En effet, plusieurs thèmes ont été abordés au cours de ce sommet à savoir : l’engagement des pays industrialisés à réduire leur émission de gaz à effet de serre, la mise en place d’action visant à atténuer les risques liés au changement  climatique dans les pays en développement et l’identification d’institution relais pour le financement et les transferts de technologies.

L’un des résultats  de ce sommet est la création d’un fonds vert de 100 milliards de dollars  d’ici 2020, répartie à hauteur de 10 milliards par an qui devrait être réservé aux pays africains en développement. D’autre part les pays comme la Chine, le Japon, les USA qui sont considérés comme agent actif de la pollution de l’air  devront réduire leur gaz à effet de serre jusqu’à 20%. Cette décision n’a sans nul doute pas satisfait les pays développés qui sont contraints de payer la taxe de carbone aux pays forestiers tel que la Rdc qui s’implique énormément dans la réduction de gaz à effet de serre.
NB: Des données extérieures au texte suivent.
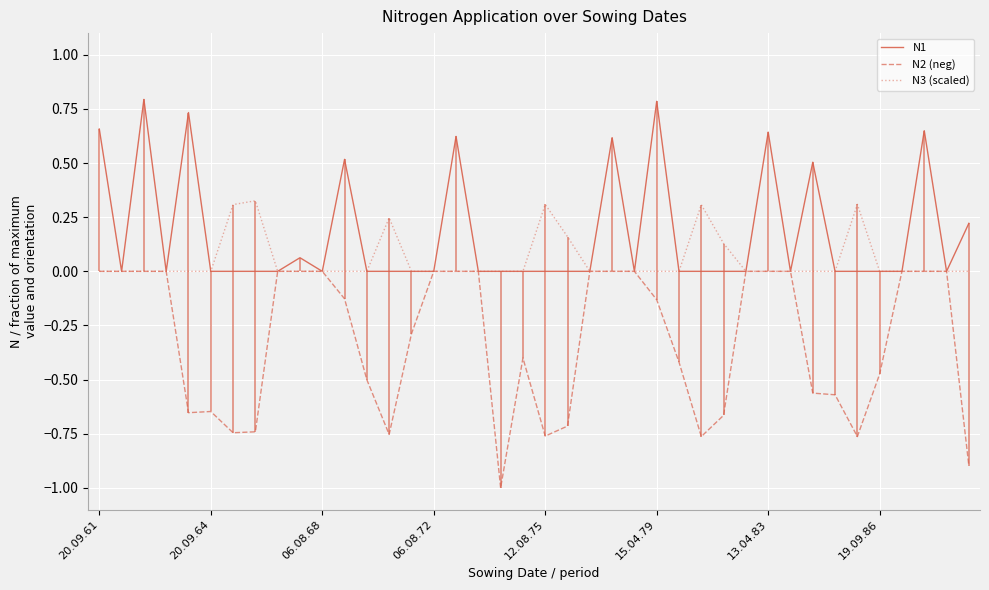

How many distinct data groups are displayed?

3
M. Endundo a également souligné que le fonds vert est  destiné à venir en aide aux pays producteurs du carbone. Pour cela, la Communauté internationale a cherché à faciliter l’accès des pays en développement et en particulier les pays africains aux financements que le marché du carbone peut dégager en vue de promouvoir une croissance peu polluante en Afrique.

Vu l’ampleur qu’a connu ce sommet de Copenhague pour l’humanité,  il revient à chaque Etat de fournir des efforts pour réduire les effets de serre. Les pays africains qui ont pris part à la Convention de Kyoto disposent pour la plupart de programmes d’adaptation au changement climatique et d’atténuation des effets de gaz. Mais il ne s’agit pas seulement de mettre ces programmes en place, il faudrait aussi tenir compte des capacités technologiques, techniques et financières pour palier aux difficultés de coordination entre Etats qui sont véritablement des freins à leur promotion.